| EXCERPTED TEXT |
■ ■ ■ ■ ■
Rebooting Bootstrap for Apache NiFi 2
Structural Background
The bootstrap module for Apache NiFi has provided process control as a foundational feature of the application since the initial release of version 0.0.1. Shell scripts designed for different platforms provide user-facing commands, but as the name implies, the bootstrap module manages the lifecycle of the Java Virtual Machine process for the application. This layered implementation strategy keeps shared capabilities in Java code, avoiding additional complexity in scripts specific to each supported platform. From preparing the application class path to formatting command arguments, the bootstrap module ensures that the NiFi launch process is both consistent and configurable across supported operating systems.
Introduction
The redesigned bootstrap process for Apache NiFi 2 combines modernized process handling with standardized HTTP monitoring, providing a robust structure for various deployment strategies. The rebuilt bootstrap components maintain support for existing shell script commands, minimizing the direct impact to users while introducing important structural improvements. Significant refactoring of bootstrap components also involved restructuring the framework runtime module with status reporting over HTTP.
The historical approach to loading application properties required unclear coupling between the framework and bootstrap modules, leading to confusing errors that did not appear during the standard build process. With a decoupled loading process, the bootstrap and framework modules now have a clearer separation of responsibilities. Refactoring code that has evolved over almost a decade presented a number of challenges. The release of a new major version provided the opportunity to bring a fresh approach to the NiFi bootstrap process. Revisiting and rebuilding application startup is neither glamorous nor trivial, but streamlined startup benefits current users, and also provides an example for applications with similar process management concerns.
■ ■ ■ ■ ■
| DATASET ENTRIES |
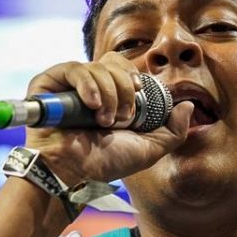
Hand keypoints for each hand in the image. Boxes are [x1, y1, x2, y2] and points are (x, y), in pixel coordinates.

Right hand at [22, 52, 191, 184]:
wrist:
■ ■ ■ ■ ■
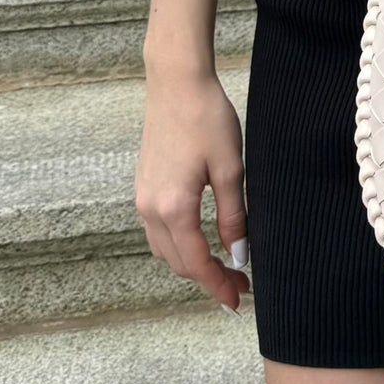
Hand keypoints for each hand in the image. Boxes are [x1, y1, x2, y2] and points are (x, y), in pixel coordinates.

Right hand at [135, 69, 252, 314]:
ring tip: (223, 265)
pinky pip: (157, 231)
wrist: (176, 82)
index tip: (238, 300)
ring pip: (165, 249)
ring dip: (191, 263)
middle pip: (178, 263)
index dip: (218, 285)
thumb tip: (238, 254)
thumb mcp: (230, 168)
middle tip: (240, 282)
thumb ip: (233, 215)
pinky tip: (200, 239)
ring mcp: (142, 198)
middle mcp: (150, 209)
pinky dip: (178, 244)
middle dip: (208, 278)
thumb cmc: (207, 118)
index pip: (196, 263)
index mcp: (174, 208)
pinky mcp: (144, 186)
■ ■ ■ ■ ■
| WHAT YOU WILL DO |
From the text on the Apache NiFi 2 bootstrap, extract everything from "The historical approach" down to "process management concerns.".

| WRITTEN SOLUTION |
The historical approach to loading application properties required unclear coupling between the framework and bootstrap modules, leading to confusing errors that did not appear during the standard build process. With a decoupled loading process, the bootstrap and framework modules now have a clearer separation of responsibilities. Refactoring code that has evolved over almost a decade presented a number of challenges. The release of a new major version provided the opportunity to bring a fresh approach to the NiFi bootstrap process. Revisiting and rebuilding application startup is neither glamorous nor trivial, but streamlined startup benefits current users, and also provides an example for applications with similar process management concerns.